In fact, many charter schools pride themselves on the size of their waiting lists. Public schools, on the other hand, don’t have the luxury of turning people away. They have to teach everybody who shows up, and they have to adapt to the growth of their community and ever-tightening budget restrictions. It sounds simple but it’s true: Public schools could be smaller and more effective if we just had more of them. And Utah could build and maintain more (and better) public schools with more adequate funding-instead of draining public funds to sponsor charter schools.
Charter schools are presented as an alternative to low-performing public schools. Supporters make it sound like a utopia of small student-teacher ratios, reasonable standards and countless involved parents nodding in blissful approval at changes made in weekly meetings. They argue that public schools are failing their kids so they deserve a better choice. Supporters figure that if the system isn’t meeting your needs, why not pull some strings and get your kid out of there? While people obviously want to give their children the best learning opportunities possible, what about everyone else?
The neighborhood schools will continue to flounder even if the few students accepted into charter schools flourish. When involved parents remove their own kids without thinking about the bigger picture, they are effectively leaving the public schools to crash and burn.
Providing opportunity for a few means inevitably neglecting others, including students who deserve a decent education as much as anybody but whose parents may not have the time or resources to invest in their child’s schooling.
When students leave a school district to enroll at a charter school, the state money follows them to the new school. Siphoning resources (funding, students with concerned parents, attention from elected officials, neighborhood support) from public schools to charter schools when the public system is already grossly underfunded is not only a poor solution, but a recipe for disaster.
New research suggests charter schools may not be all they’re cracked up to be. A study released last month, conducted by researchers at the University of California and Stanford University, suggests that charter schools across the country are replicating the very problems they are intended to fix. Nationwide, the funding shortfalls that beleaguer public schools are hurting charter schools too, and inexperienced, unqualified teachers have hampered achievement. So not only do charter schools drain resources and ignore the larger issue of public education, but they may be hindering their own students’ progress as well.
The desire to move students from public school to a charter school or private school comes from failing public schools. Addressing the real crisis, then, means finding a way to fix public education. This can be done by transferring the same benefits trumpeted by supporters of charter schools into our public schools.
Smaller class sizes? Proper funding could make building more schools, hiring more teachers and providing teachers with more training all possible.
Teacher accountability? Unhappy parents can take their complaints to teachers, administrators, or even go to local school districts if they have concerns. Teacher improvement measures in President Bush’s No Child Left Behind Act are already in place, and state school boards are already rising to meet the challenge.
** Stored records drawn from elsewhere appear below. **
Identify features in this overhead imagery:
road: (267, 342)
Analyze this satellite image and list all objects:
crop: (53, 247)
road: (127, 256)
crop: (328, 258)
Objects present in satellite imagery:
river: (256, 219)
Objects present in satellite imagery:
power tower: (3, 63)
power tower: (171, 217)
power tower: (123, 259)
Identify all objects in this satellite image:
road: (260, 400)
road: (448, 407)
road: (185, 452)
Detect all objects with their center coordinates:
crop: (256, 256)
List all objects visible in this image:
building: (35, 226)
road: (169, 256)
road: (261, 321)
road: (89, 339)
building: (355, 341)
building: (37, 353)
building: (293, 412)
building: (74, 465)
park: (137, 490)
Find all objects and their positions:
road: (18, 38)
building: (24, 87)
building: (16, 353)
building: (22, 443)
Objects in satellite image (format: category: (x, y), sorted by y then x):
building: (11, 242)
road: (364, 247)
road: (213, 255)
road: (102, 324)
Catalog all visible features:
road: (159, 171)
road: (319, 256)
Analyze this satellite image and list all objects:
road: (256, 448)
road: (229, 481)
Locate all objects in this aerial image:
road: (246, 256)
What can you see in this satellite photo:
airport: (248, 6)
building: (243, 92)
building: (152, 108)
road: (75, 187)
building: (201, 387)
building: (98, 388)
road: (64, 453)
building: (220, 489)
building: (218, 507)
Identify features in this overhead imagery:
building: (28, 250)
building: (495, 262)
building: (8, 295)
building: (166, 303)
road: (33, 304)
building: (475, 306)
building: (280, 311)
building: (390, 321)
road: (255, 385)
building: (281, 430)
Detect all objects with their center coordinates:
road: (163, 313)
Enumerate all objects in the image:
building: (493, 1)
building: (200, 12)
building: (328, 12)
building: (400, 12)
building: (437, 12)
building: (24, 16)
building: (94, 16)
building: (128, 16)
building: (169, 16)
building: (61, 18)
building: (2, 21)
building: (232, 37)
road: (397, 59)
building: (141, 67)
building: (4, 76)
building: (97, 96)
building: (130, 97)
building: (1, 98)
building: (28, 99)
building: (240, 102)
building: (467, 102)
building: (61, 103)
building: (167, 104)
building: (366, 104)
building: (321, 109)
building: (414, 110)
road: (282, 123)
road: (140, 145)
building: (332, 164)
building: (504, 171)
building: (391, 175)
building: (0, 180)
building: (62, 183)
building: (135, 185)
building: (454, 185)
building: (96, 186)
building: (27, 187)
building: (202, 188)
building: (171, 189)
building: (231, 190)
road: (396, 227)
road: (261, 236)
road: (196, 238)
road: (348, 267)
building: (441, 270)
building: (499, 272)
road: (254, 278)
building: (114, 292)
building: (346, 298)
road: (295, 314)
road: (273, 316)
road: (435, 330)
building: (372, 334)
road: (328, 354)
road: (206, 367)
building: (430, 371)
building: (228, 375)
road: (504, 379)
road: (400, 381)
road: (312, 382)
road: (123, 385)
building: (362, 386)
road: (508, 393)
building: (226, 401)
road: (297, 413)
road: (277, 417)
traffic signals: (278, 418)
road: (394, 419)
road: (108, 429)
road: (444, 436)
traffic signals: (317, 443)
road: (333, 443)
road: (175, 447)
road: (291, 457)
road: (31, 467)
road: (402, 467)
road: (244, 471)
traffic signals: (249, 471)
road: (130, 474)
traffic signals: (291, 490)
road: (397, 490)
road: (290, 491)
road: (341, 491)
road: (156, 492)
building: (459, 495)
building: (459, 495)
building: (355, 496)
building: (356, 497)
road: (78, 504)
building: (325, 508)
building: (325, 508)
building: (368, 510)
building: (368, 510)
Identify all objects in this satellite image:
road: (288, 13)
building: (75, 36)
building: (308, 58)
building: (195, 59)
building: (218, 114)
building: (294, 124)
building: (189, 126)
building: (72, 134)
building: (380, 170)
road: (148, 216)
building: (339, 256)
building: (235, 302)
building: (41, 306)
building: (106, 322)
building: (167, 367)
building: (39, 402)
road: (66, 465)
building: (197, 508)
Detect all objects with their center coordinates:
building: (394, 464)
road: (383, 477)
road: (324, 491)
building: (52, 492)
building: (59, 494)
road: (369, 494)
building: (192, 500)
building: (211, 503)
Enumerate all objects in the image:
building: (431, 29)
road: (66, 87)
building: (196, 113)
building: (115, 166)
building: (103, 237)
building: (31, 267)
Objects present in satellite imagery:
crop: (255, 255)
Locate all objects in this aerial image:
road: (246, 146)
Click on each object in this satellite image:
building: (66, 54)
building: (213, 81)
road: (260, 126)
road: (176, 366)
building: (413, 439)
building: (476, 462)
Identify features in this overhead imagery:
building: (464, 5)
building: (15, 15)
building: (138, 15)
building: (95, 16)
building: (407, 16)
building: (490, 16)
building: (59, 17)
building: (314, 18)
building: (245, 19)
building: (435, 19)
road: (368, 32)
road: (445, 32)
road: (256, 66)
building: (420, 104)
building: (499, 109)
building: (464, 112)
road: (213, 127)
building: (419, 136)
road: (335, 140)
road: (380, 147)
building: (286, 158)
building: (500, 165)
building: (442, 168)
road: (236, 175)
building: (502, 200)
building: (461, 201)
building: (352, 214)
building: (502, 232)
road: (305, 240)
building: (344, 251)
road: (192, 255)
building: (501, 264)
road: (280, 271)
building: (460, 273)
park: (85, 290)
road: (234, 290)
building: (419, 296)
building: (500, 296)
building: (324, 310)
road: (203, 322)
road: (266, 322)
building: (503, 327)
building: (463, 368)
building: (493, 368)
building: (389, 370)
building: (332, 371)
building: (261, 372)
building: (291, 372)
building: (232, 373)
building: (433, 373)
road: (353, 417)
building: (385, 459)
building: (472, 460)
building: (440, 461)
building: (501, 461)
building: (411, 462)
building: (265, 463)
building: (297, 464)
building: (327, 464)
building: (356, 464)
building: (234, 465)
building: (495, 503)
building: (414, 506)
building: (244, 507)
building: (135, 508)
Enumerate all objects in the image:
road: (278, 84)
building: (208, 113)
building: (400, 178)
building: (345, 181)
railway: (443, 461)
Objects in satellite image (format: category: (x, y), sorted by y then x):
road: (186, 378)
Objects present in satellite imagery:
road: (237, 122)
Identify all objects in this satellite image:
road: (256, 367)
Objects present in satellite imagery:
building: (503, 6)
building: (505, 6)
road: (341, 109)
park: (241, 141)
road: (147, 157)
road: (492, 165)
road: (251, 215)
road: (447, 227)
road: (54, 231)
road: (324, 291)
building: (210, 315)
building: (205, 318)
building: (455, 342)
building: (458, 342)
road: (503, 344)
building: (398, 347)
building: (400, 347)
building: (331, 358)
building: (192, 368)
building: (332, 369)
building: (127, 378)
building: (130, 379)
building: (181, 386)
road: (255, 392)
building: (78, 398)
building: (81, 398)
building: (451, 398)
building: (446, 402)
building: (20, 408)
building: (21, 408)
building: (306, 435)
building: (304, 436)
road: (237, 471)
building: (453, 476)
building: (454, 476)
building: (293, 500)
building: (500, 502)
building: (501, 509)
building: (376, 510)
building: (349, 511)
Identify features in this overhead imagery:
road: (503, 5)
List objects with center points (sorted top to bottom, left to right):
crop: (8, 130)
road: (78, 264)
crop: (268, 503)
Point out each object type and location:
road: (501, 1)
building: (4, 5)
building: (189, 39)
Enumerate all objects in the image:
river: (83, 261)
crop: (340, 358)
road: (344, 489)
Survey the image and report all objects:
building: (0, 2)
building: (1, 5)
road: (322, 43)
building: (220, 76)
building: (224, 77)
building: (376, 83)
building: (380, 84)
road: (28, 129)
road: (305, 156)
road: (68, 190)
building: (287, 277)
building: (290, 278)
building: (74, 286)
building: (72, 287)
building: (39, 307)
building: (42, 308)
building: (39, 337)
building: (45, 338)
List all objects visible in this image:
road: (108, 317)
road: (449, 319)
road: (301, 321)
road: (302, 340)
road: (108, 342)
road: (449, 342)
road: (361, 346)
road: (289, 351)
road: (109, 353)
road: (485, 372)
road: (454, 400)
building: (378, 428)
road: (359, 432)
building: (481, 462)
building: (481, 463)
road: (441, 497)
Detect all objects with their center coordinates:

Parents want to be more involved? The best learning happens when parents and teachers collaborate, and that can happen in public schools just as easily as in private or charter schools.
Regardless of the choices presented, public schools are always going to serve the majority of our country’s students. Reforming Utah’s public education system is obviously easier said than done, but promoting charter schools that offer opportunity to a few at the expense of the many is not the way to do it.